Nein. Es gibt durchaus „ganz nette“ Beispiele wie Athene, die meist mit Schild und Helm dargestellt wird, weil sie unter anderem Göttin des Krieges war. Oder Artemis, von der berichtet wird, dass sie nachts mit einer wilden Meute umherzog, um schwangere Frauen und kleine Kinder zu verfolgen – auch nicht gerade friedlich.
Dann gibt es Amaterasu, die höchste Göttin in Japan. Von ihr wird berichtet, dass sie den ganzen männlichen Götterhimmel ausgelöscht hat, um sich an die Spitze zu setzen – auch nicht friedlich.
Oder Kali, die oft mit blutrünstigem Mund und einer Kette von Totenköpfen dargestellt wird – ebenfalls nicht friedlich.

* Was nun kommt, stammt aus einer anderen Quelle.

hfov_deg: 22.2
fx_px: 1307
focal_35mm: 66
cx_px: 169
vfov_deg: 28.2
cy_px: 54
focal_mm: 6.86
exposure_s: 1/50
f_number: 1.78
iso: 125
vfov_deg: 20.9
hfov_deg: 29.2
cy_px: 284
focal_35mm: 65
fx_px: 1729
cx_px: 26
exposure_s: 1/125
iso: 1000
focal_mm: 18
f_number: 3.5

Und das ist eine der ältesten Religionen, von denen wir wissen.
Dan Brown sagt, das sei alles supertoll und friedliche Weiblichkeit, und wenn wir die große Göttin verehrten, ginge es uns allen besser. Jesus hätte die große Göttin angebetet. Das ist jedoch ziemlicher Quatsch.
Kommen wir zu einem letzten interessanten Punkt, der uns als Christen in besonderer Weise herausfordert. Dan Brown behauptet nämlich in seinem Buch – und zahlreiche Sachbuchautoren haben diese Ansicht aufgegriffen – dass die Bibel, so wie wir sie heute haben, gefälscht sei.

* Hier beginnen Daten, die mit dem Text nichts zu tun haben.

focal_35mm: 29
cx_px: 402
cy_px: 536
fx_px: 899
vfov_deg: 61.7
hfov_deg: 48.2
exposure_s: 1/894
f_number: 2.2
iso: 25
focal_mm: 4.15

Er schreibt, dass Konstantin der Große, der im Jahr 312 die Macht an sich gerissen hat, alle Bibeln sowie geheime Schriften und Evangelien unterdrückt habe, in denen die „wahre“ Lehre enthalten gewesen sei. Demnach seien heute nur die ausgefilterten Evangelien überliefert, die Konstantin zugelassen habe.
Brown führt weiter aus, dass Konstantin der Große auch die Theologie verfälscht habe. Er beschreibt, dass in den Evangelien, die vor Jesus verfasst wurden, Jesus als Mensch dargestellt werde – verheiratet und mit Kindern. Erst Konstantin der Große habe Jesus zu Gott gemacht. Dies sei beim Konzil von Nicäa im Jahr 325 geschehen. Brown behauptet zudem, die Abstimmung darüber sei sehr knapp ausgefallen und nur durch den Druck des Kaisers zustande gekommen.
Als Kirchengeschichtler bin ich dieser Behauptung natürlich nachgegangen. Dabei stellte ich fest, dass die Abstimmung keineswegs knapp war. Sie fiel vielmehr mit 116 Ja-Stimmen zu 2 Nein-Stimmen aus. Eine solche Mehrheit würde man in einer Gemeinde oder im Bundestag fast als einstimmig bezeichnen. Bei Dan Brown hingegen wird daraus eine knappe Entscheidung gemacht.
Außerdem ging es beim Konzil von Nicäa nicht um die Gottheit Jesu an sich, sondern um das Verhältnis zwischen seinen menschlichen und göttlichen Eigenschaften. Die Frage war, wie Jesus Gott sein könne. Die Gottheit Jesu wurde in der Kirchengeschichte niemals bezweifelt, und das war nicht erst durch Konstantin der Große ein Thema.
Selbst in den sogenannten „unterdrückten geheimen Evangelien“, die Dan Brown häufig zitiert, wird diese Gottheit Jesu nicht infrage gestellt. Im Gegenteil: Diese Schriften behaupten das Gegenteil von dem, was Brown sagt. Dort steht, Jesus sei kein normaler Mensch gewesen, sondern nur Gott, der einen Scheinleib gehabt habe.